Diets based on eating lots of meat, fish and cheese, while restricting carbohydrates have grown in popularity in recent years. But the Beth Israel Deaconess Medical Center in the US found such habits caused artery damage in tests on mice. The researchers and independent experts both agreed a balanced diet was the best option.
Low-carb diets have attracted a lot of attention and controversy after a surge in interest in them in the 1990s. The researchers at the Beth Israel institute, which is part of Harvard Medical School, decided to investigate their impact on the cardiovascular system after hearing of reports of people on the diets suffering heart attacks.

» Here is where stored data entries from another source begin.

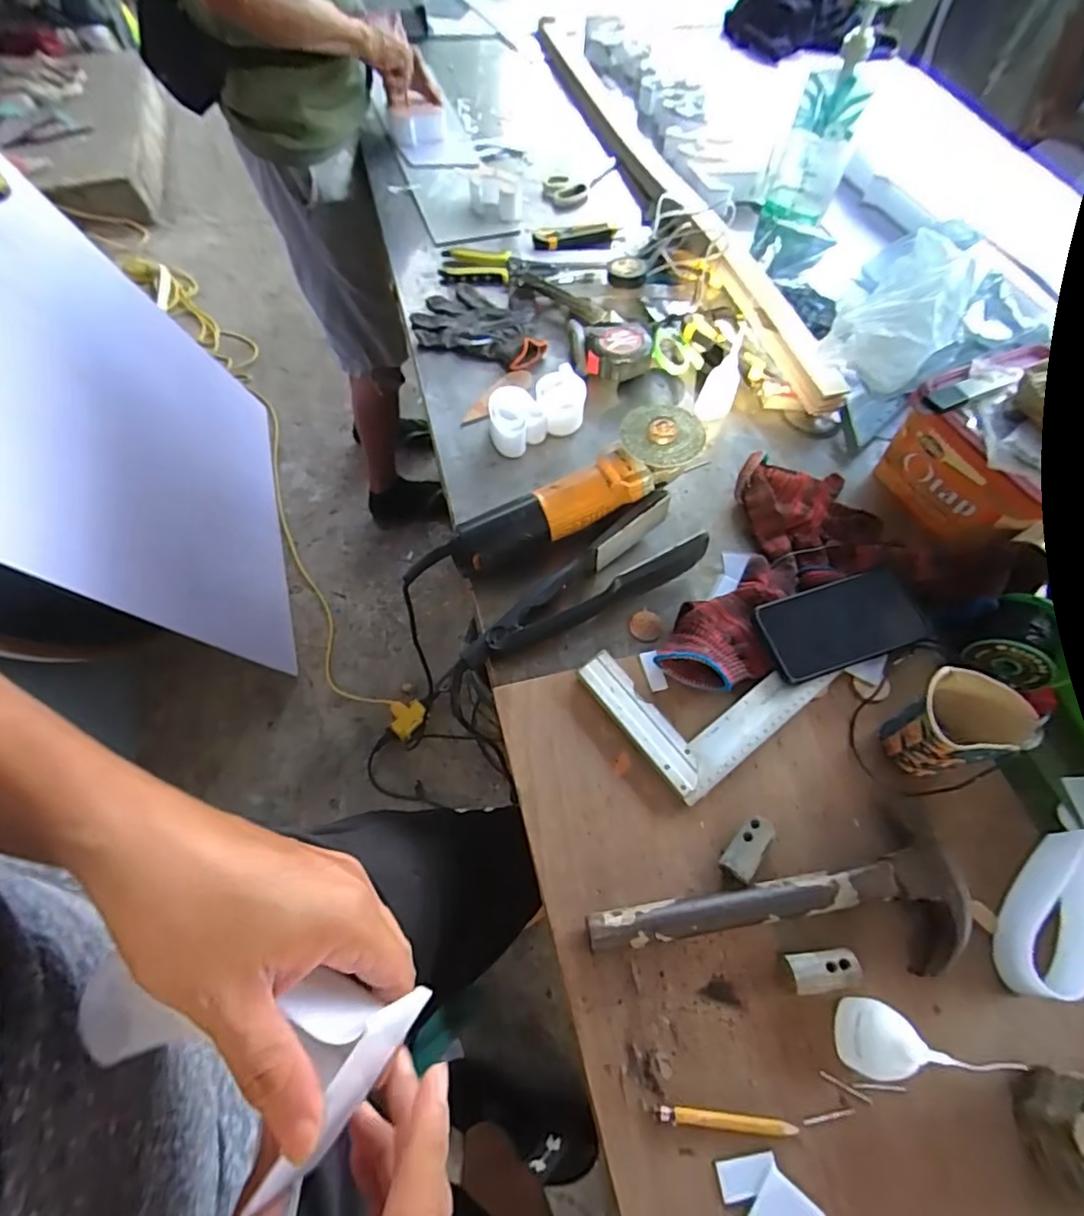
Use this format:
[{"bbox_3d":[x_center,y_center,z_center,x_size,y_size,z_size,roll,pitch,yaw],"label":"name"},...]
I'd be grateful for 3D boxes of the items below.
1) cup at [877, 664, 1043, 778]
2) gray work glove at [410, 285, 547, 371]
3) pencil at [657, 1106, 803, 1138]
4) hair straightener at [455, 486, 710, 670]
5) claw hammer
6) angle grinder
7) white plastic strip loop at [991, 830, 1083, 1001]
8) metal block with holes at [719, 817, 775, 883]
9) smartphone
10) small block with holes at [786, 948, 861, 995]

They fed the mice three different diets - a standard mouse type, a western diet which was high in fat, and a low-carb, high-protein version, the journal Proceedings of the National Academy of Sciences reported.
The low-carb diet did not affect cholesterol levels, but there was a significant difference on the impact on atherosclerosis - the build-up of fatty plaque deposits in the arteries that can lead to heart attacks or strokes.
After 12 weeks, the mice eating the low-carb diet had gained less weight, but developed 15% more atherosclerosis than those on the standard mice food. For the western diet group there was 9% more atherosclerosis. The team could not be certain why the effect was seen, but thought low-carb diets may affect the way bone marrow cells effectively clean arteries of fatty deposits.